#### Exercise details
Filter the entries below, keeping every line that has the word "Authorization".

#### Data supplied
######

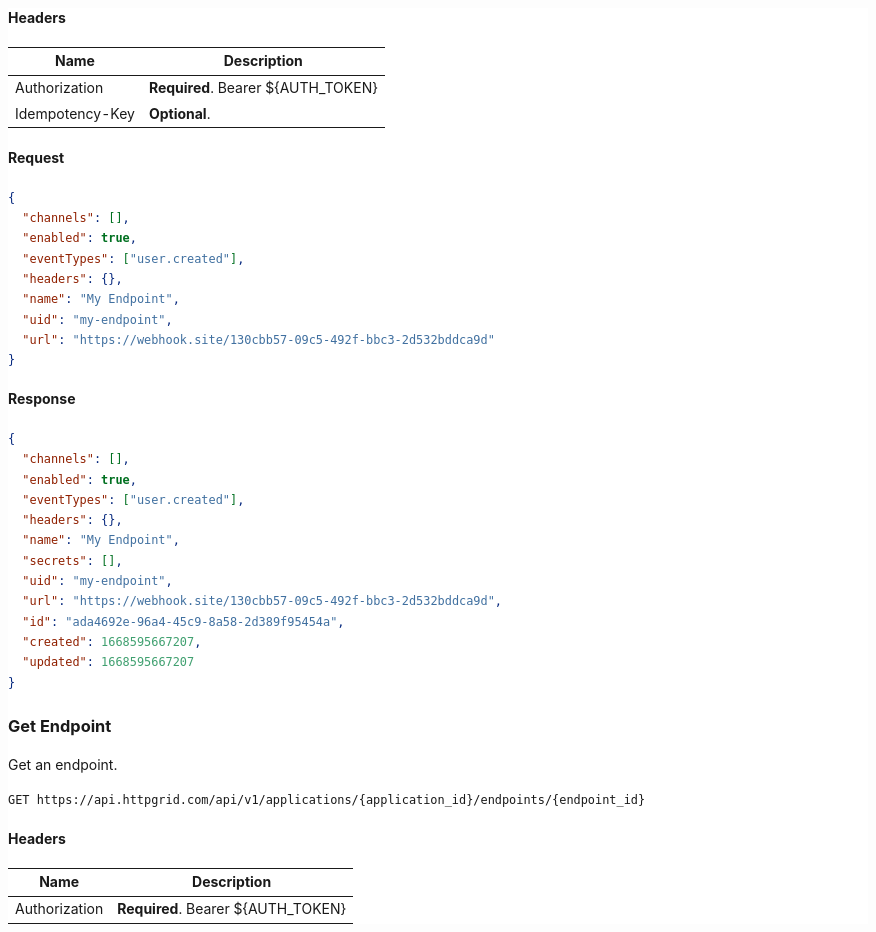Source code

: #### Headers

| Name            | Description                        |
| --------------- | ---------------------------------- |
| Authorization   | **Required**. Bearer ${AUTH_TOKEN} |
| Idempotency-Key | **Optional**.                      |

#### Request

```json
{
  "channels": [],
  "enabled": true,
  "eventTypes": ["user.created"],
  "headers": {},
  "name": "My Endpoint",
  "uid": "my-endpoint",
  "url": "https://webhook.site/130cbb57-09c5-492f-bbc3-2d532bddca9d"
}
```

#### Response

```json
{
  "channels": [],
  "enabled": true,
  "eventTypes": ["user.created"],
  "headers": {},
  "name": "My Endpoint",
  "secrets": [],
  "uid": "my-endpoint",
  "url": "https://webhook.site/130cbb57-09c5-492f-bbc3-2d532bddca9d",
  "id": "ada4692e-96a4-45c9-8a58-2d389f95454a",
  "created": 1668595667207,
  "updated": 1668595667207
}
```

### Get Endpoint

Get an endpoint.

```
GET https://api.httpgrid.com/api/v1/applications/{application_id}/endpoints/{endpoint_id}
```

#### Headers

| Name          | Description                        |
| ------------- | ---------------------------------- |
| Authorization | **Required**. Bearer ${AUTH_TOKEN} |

######

#### Solution for this task
| Authorization   | **Required**. Bearer ${AUTH_TOKEN} |
| Authorization | **Required**. Bearer ${AUTH_TOKEN} |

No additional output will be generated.